The Quad NDA is based on 48-week data from two Phase III noninferiority studies, one pitting Quad against Gilead's own Atripla and one testing the drug against atazanvir/ritonavir plus Truvada in HIV-1-infected antiretroviral-naïve adults. In the first study, 88 percent of Quad patients achieved viral load reduction vs. 84 percent of patients on Atripla. The second study had Quad demonstrating an impressive 90 percent viral load reduction, compared to 87 percent in the atazanvir/ritonavir/Truvada arm. (See BioWorld Today, Aug. 16, 2011, and Sept. 21, 2011.)

Its more convenient dosing should allow Quad to steal a portion of the Isentress market. Deutsche Bank's Karnauskas has pointed out that there are roughly 20,000 patients taking Isentress as a first-line therapy, "which is low-hanging fruit for Quad," she wrote in a research note.

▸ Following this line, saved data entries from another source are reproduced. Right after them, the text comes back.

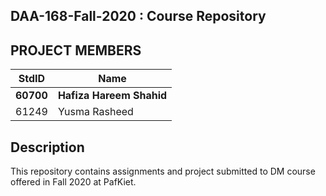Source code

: ## DAA-168-Fall-2020 : Course Repository ##
## **PROJECT MEMBERS** ##
StdID | Name
------------ | -------------
**60700** | **Hafiza Hareem Shahid** 
61249 | Yusma Rasheed

## Description ##
This repository contains assignments and project submitted to DM course offered in Fall 2020 at PafKiet.
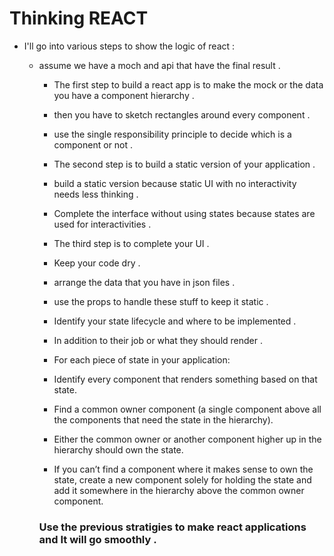 # Thinking REACT 

- I'll go into various steps to show the logic of react :
    - assume we have a moch and api that have the final result .
        - The first step to build a react app is to make the mock or the data you have a component hierarchy .
        - then you have to sketch rectangles around every component .
        - use the single responsibility principle to decide which is a component or not .

        - The second step is to build a static version of your application .
        - build a static version because static UI with no interactivity needs less thinking .
        - Complete the interface without using states because states are used for interactivities .

        - The third step is to complete your UI .
        - Keep your code dry .
        - arrange the data that you have in json files .
        - use the props to handle these stuff to keep it static .

        - Identify your state lifecycle and where to be implemented .
        - In addition to their job or what they should render .
        - For each piece of state in your application:

        - Identify every component that renders something based on that state.
        - Find a common owner component (a single component above all the components that need the state in the hierarchy).
        - Either the common owner or another component higher up in the hierarchy should own the state.
        - If you can’t find a component where it makes sense to own the state, create a new component solely for holding the state and add it somewhere in the hierarchy above the common owner component.


        ### Use the previous stratigies to make react applications and It will go smoothly .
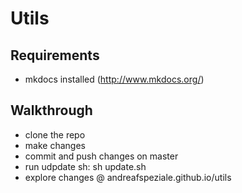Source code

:# Utils

## Requirements 
- mkdocs installed (http://www.mkdocs.org/)

## Walkthrough
- clone the repo
- make changes
- commit and push changes on master
- run udpdate sh: sh update.sh
- explore changes @ andreafspeziale.github.io/utils


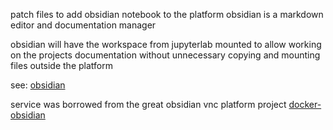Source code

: patch files to add obsidian notebook to the platform
obsidian is a markdown editor and documentation manager

obsidian will have the workspace from jupyterlab mounted
to allow working on the projects documentation without unnecessary
copying and mounting files outside the platform

see: [obsidian](https://obsidian.md/)

service was borrowed from the great obsidian vnc platform project [docker-obsidian](https://github.com/linuxserver/docker-obsidian)
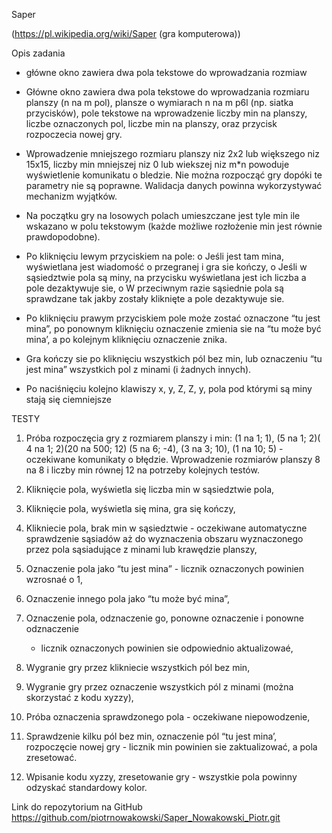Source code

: Saper

(https://pl.wikipedia.org/wiki/Saper (gra komputerowa))

Opis zadania
- główne okno zawiera dwa pola tekstowe do wprowadzania rozmiaw

- Główne okno zawiera dwa pola tekstowe do wprowadzania rozmiaru planszy (n na m
    pol), plansze o wymiarach n na m p6l (np. siatka przycisków), pole tekstowe na
    wprowadzenie liczby min na planszy, liczbe oznaczonych pol, liczbe min na planszy,
    oraz przycisk rozpoczecia nowej gry.
- Wprowadzenie mniejszego rozmiaru planszy niz 2x2 lub większego niz 15x15, liczby
    min mniejszej niz 0 lub wiekszej niz m*n powoduje wyświetlenie komunikatu o
    bledzie. Nie można rozpocząć gry dopóki te parametry nie są poprawne. Walidacja
    danych powinna wykorzystywać mechanizm wyjątków.
- Na początku gry na losowych polach umieszczane jest tyle min ile wskazano w polu
    tekstowym (każde możliwe rozłożenie min jest równie prawdopodobne).
- Po kliknięciu lewym przyciskiem na pole:
    o Jeśli jest tam mina, wyświetlana jest wiadomość o przegranej i gra sie kończy,
    o Jeśli w sąsiedztwie pola są miny, na przycisku wyświetlana jest ich liczba a pole dezaktywuje sie,
    o W przeciwnym razie sąsiednie pola są sprawdzane tak jakby zostały kliknięte a pole dezaktywuje sie.
- Po kliknięciu prawym przyciskiem pole może zostać oznaczone “tu jest mina”, po ponownym kliknięciu oznaczenie
    zmienia sie na “tu może być mina’, a po kolejnym kliknięciu oznaczenie znika.
- Gra kończy sie po kliknięciu wszystkich pól bez min, lub oznaczeniu “tu jest mina”
    wszystkich pol z minami (i żadnych innych).
- Po naciśnięciu kolejno klawiszy x, y, Z, Z, y, pola pod którymi są miny stają się
    ciemniejsze

TESTY
1. Próba rozpoczęcia gry z rozmiarem planszy i min: (1 na 1; 1), (5 na 1; 2)( 4 na 1; 2)(20 na 500; 12)
    (5 na 6; -4), (3 na 3; 10), (1 na 10; 5) - oczekiwane komunikaty o błędzie.
    Wprowadzenie rozmiarów planszy 8 na 8 i liczby min równej 12 na potrzeby kolejnych testów.

2. Kliknięcie pola, wyświetla się liczba min w sąsiedztwie pola,

3. Kliknięcie pola, wyświetla się mina, gra się kończy,

4. Klikniecie pola, brak min w sąsiedztwie - oczekiwane automatyczne sprawdzenie sąsiadów aż do
    wyznaczenia obszaru wyznaczonego przez pola sąsiadujące z minami lub krawędzie planszy,

5. Oznaczenie pola jako “tu jest mina” - licznik oznaczonych powinien wzrosnaé o 1,

6. Oznaczenie innego pola jako “tu może być mina”,

7. Oznaczenie pola, odznaczenie go, ponowne oznaczenie i ponowne odznaczenie
    - licznik oznaczonych powinien sie odpowiednio aktualizowaé,

8. Wygranie gry przez klikniecie wszystkich pól bez min,

9. Wygranie gry przez oznaczenie wszystkich pól z minami (można skorzystać z kodu xyzzy),

10. Próba oznaczenia sprawdzonego pola - oczekiwane niepowodzenie,

11. Sprawdzenie kilku pól bez min, oznaczenie pól “tu jest mina’, rozpoczęcie nowej gry -
    licznik min powinien sie zaktualizować, a pola zresetować.

12. Wpisanie kodu xyzzy, zresetowanie gry - wszystkie pola powinny odzyskać standardowy kolor.

Link do repozytorium na GitHub
https://github.com/piotrnowakowski/Saper_Nowakowski_Piotr.git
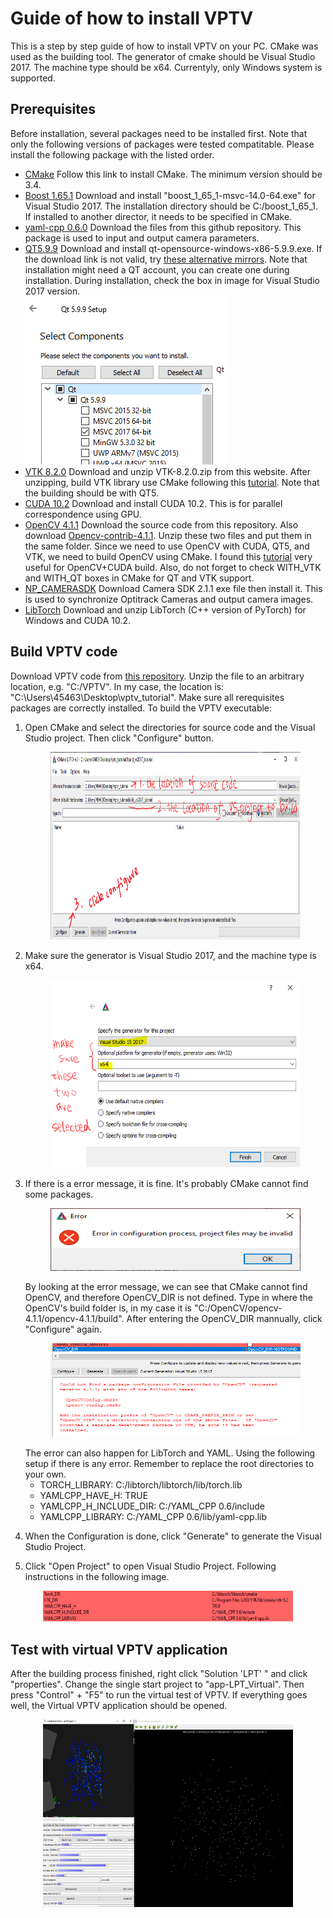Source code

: # Guide of how to install VPTV

This is a step by step guide of how to install VPTV on your PC. 
CMake was used as the building tool. The generator of cmake should be Visual Studio 2017. 
The machine type should be x64.
Currentyly, only Windows system is supported.  

## Prerequisites
Before installation, several packages need to be installed first. Note that only the following 
versions of packages were tested compatitable. Please install the following package with the listed order. 

- [CMake](https://cmake.org/install/) Follow this link to install CMake. The minimum version should be 3.4. 
- [Boost 1.65.1](https://boostorg.jfrog.io/artifactory/main/release/1.65.1/binaries/) Download and install "boost_1_65_1-msvc-14.0-64.exe" for Visual Studio 2017. 
The installation directory should be C:/boost_1_65_1. If installed to another director, it needs to be specified in CMake.
- [yaml-cpp 0.6.0](https://github.com/jbeder/yaml-cpp/tree/yaml-cpp-0.6.0) Download the files from this github repository. This package is used to input and output camera parameters.
- [QT5.9.9](https://download.qt.io/archive/qt/5.9/5.9.9/) Download and install qt-opensource-windows-x86-5.9.9.exe. 
If the download link is not valid, try [these alternative mirrors](https://download.qt.io/archive/qt/5.9/5.9.9/qt-opensource-windows-x86-5.9.9.exe.mirrorlist).
Note that installation might need a QT account, you can create one during installation. 
During installation, check the box in image for Visual Studio 2017 version.  
 ![qt_installation](./images/0_installation_qt.PNG)
- [VTK 8.2.0](https://vtk.org/download/) Download and unzip VTK-8.2.0.zip from this website. 
After unzipping, build VTK library use CMake following this [tutorial](https://vtk.org/Wiki/VTK/Configure_and_Build). Note that the building should be with QT5.
- [CUDA 10.2](https://developer.nvidia.com/cuda-10.2-download-archive?target_os=Windows&target_arch=x86_64&target_version=10&target_type=exenetwork)
Download and install CUDA 10.2. This is for parallel correspondence using GPU.
- [OpenCV 4.1.1](https://github.com/opencv/opencv/tree/4.1.1) Download the source code from this repository. Also download [Opencv-contrib-4.1.1](https://github.com/opencv/opencv_contrib/tree/4.1.1).
Unzip these two files and put them in the same folder. Since we need to use OpenCV with CUDA, QT5, and VTK, we need to build OpenCV using CMake.
I found this [tutorial](https://thinkinfi.com/install-opencv-gpu-with-cuda-for-windows-10/) very useful for OpenCV+CUDA build.
Also, do not forget to check WITH_VTK and WITH_QT boxes in CMake for QT and VTK support.
- [NP_CAMERASDK](https://www.optitrack.com/support/downloads/developer-tools.html)
Download Camera SDK 2.1.1 exe file then install it. This is used to synchronize Optitrack Cameras and output camera images.
- [LibTorch](https://pytorch.org/get-started/locally/) 
Download and unzip LibTorch (C++ version of PyTorch) for Windows and CUDA 10.2.

## Build VPTV code
Download VPTV code from [this repository](https://github.com/yuzhao0215/VPTV_tutorial).
Unzip the file to an arbitrary location, e.g. "C:/VPTV". In my case, the location is: "C:\Users\45463\Desktop\vptv_tutorial".
Make sure all rerequisites packages are correctly installed. To build the VPTV executable:

1. Open CMake and select the directories for source code and the Visual Studio project.
Then click "Configure" button.  
	<p align="center">
	<img width="400" height="300" src="./images/1_cmake.PNG">  
	</p>
2. Make sure the generator is Visual Studio 2017, and the machine type is x64.
	<p align="center">  
	<img width="400" height="300" src="./images/2_cmake.PNG">  
	</p>
3. If there is a error message, it is fine. It's probably CMake cannot find some packages.
	<p align="center">   
	<img width="400" height="100" src="./images/3_cmake.PNG">  
	</p>
	By looking at the error message, we can see that CMake cannot find OpenCV, and therefore OpenCV_DIR is not defined.  
	Type in where the OpenCV's build folder is, in my case it is "C:/OpenCV/opencv-4.1.1/opencv-4.1.1/build". 
	After entering the OpenCV_DIR mannually, click "Configure" again.
	<p align="center">  
	<img width="400" height="150" src="./images/4_cmake.PNG">  
	</p>
	The error can also happen for LibTorch and YAML. Using the following setup if there is any error. 
	Remember to replace the root directories to your own.  
	
	- TORCH_LIBRARY:  C:/libtorch/libtorch/lib/torch.lib
	- YAMLCPP_HAVE_H: TRUE
	- YAMLCPP_H_INCLUDE_DIR: C:/YAML_CPP 0.6/include
	- YAMLCPP_LIBRARY: C:/YAML_CPP 0.6/lib/yaml-cpp.lib  
4. When the Configuration is done, click "Generate" to generate the Visual Studio Project.
5. Click "Open Project" to open Visual Studio Project. Following instructions in the following image.  
<p align="center">
<img width="400" height="50" src="./images/5_cmake.PNG">  
</p>  

## Test with virtual VPTV application
After the building process finished, right click "Solution 'LPT' " and click "properties".
Change the single start project to "app-LPT_Virtual". Then press "Control" + "F5" to run the virtual test of VPTV.
If everything goes well, the Virtual VPTV application should be opened.  
<p align="center"> 
<img width="400" height="300" src="./images/6_virtual_VPTV.PNG">  
</p>

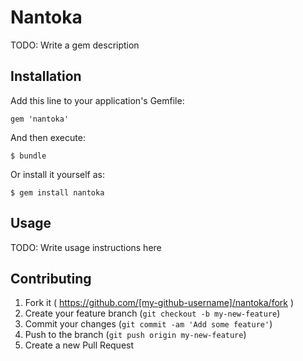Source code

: # Nantoka

TODO: Write a gem description

## Installation

Add this line to your application's Gemfile:

    gem 'nantoka'

And then execute:

    $ bundle

Or install it yourself as:

    $ gem install nantoka

## Usage

TODO: Write usage instructions here

## Contributing

1. Fork it ( https://github.com/[my-github-username]/nantoka/fork )
2. Create your feature branch (`git checkout -b my-new-feature`)
3. Commit your changes (`git commit -am 'Add some feature'`)
4. Push to the branch (`git push origin my-new-feature`)
5. Create a new Pull Request

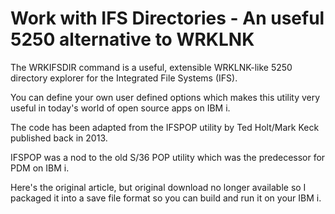 # Work with IFS Directories - An useful 5250 alternative to WRKLNK 
The WRKIFSDIR command is a useful, extensible WRKLNK-like 5250 directory explorer for the Integrated File Systems (IFS).   

You can define your own user defined options which makes this utility very useful in today's world of open source apps on IBM i.   

The code has been adapted from the IFSPOP utility by Ted Holt/Mark Keck published back in 2013.    

IFSPOP was a nod to the old S/36 POP utility which was the predecessor for PDM on IBM i.   

Here's the original article, but original download no longer available so I packaged it into a save file format so you can build and run it on your IBM i.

There's also potential competition from GSK572 (dolutegravir), a next-generation integrase inhibitor from GlaxoSmithKline plc and Shionogi & Co. Ltd. That drug demonstrated superiority to Atripla last month, with statistical significance driven primarily by discontinuations in the Atripla arm due to adverse event. Full efficacy and safety data from that study have yet to be released, though analysts have pointed to potential cardiovascular risks based on data that cropped up in an earlier dolutegravir study. (See BioWorld Today, July 12, 2012.)

Gilead also expects a first quarter 2013 approval for Quad in the European Union.

While Quad is the next big value driver for Gilead, the firm's hepatitis C virus (HCV) pipeline has been earning its share of headlines. In addition to promising data from its all-oral, interferon-free regimen, Gilead has benefited from disappointing news from competing programs at BMS and Idenix Pharmaceuticals Inc.

BMS scrapped development of BMS-986094 on safety concerns, and the heart and lung toxicity seen with that drug was sufficient to prompt an FDA hold for similar HCV drugs from Idenix. (See BioWorld Today, Aug. 17, 2012, and Aug. 27, 2012.)

Gilead has had less success in expanding its portfolio into the cardiovascular space, most recently terminating a Phase II trial of cicletanin for pulmonary arterial hypertension after a missed endpoint.

Shares of Gilead (NASDAQ:GILD) closed Monday at $57.19, down 10 cents, with the stock bumping up only slightly in after-hours trading.